(Saved entries)
• • • • •
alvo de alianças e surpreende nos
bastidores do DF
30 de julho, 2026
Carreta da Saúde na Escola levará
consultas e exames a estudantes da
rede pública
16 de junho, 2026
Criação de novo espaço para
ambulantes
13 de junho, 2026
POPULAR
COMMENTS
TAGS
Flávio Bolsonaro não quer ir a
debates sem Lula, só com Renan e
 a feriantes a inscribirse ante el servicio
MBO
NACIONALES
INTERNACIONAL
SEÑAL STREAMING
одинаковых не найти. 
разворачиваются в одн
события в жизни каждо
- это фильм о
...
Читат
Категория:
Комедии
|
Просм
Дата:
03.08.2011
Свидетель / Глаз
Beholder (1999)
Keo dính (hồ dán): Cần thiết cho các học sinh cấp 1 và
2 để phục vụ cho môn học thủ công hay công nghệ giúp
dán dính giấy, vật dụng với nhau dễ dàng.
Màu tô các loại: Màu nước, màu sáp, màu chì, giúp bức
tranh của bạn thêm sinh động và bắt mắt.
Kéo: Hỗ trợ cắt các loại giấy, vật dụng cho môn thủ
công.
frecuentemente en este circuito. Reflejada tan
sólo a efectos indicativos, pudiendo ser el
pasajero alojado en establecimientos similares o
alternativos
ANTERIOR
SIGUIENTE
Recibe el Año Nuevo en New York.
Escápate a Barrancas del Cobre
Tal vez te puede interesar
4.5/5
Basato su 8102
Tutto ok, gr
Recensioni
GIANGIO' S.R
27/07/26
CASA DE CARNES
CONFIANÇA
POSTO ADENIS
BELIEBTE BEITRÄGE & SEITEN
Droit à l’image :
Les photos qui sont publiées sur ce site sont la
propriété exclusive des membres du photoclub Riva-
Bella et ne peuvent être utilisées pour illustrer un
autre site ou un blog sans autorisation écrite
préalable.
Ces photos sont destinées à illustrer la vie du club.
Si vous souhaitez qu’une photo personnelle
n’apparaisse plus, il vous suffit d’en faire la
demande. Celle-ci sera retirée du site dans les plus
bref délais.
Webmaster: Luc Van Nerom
• • • • •
## What you will do
Extract all of the data above without altering anything.

## Answer box
alvo de alianças e surpreende nos
bastidores do DF
30 de julho, 2026
Carreta da Saúde na Escola levará
consultas e exames a estudantes da
rede pública
16 de junho, 2026
Criação de novo espaço para
ambulantes
13 de junho, 2026
POPULAR
COMMENTS
TAGS
Flávio Bolsonaro não quer ir a
debates sem Lula, só com Renan e
 a feriantes a inscribirse ante el servicio
MBO
NACIONALES
INTERNACIONAL
SEÑAL STREAMING
одинаковых не найти. 
разворачиваются в одн
события в жизни каждо
- это фильм о
...
Читат
Категория:
Комедии
|
Просм
Дата:
03.08.2011
Свидетель / Глаз
Beholder (1999)
Keo dính (hồ dán): Cần thiết cho các học sinh cấp 1 và
2 để phục vụ cho môn học thủ công hay công nghệ giúp
dán dính giấy, vật dụng với nhau dễ dàng.
Màu tô các loại: Màu nước, màu sáp, màu chì, giúp bức
tranh của bạn thêm sinh động và bắt mắt.
Kéo: Hỗ trợ cắt các loại giấy, vật dụng cho môn thủ
công.
frecuentemente en este circuito. Reflejada tan
sólo a efectos indicativos, pudiendo ser el
pasajero alojado en establecimientos similares o
alternativos
ANTERIOR
SIGUIENTE
Recibe el Año Nuevo en New York.
Escápate a Barrancas del Cobre
Tal vez te puede interesar
4.5/5
Basato su 8102
Tutto ok, gr
Recensioni
GIANGIO' S.R
27/07/26
CASA DE CARNES
CONFIANÇA
POSTO ADENIS
BELIEBTE BEITRÄGE & SEITEN
Droit à l’image :
Les photos qui sont publiées sur ce site sont la
propriété exclusive des membres du photoclub Riva-
Bella et ne peuvent être utilisées pour illustrer un
autre site ou un blog sans autorisation écrite
préalable.
Ces photos sont destinées à illustrer la vie du club.
Si vous souhaitez qu’une photo personnelle
n’apparaisse plus, il vous suffit d’en faire la
demande. Celle-ci sera retirée du site dans les plus
bref délais.
Webmaster: Luc Van Nerom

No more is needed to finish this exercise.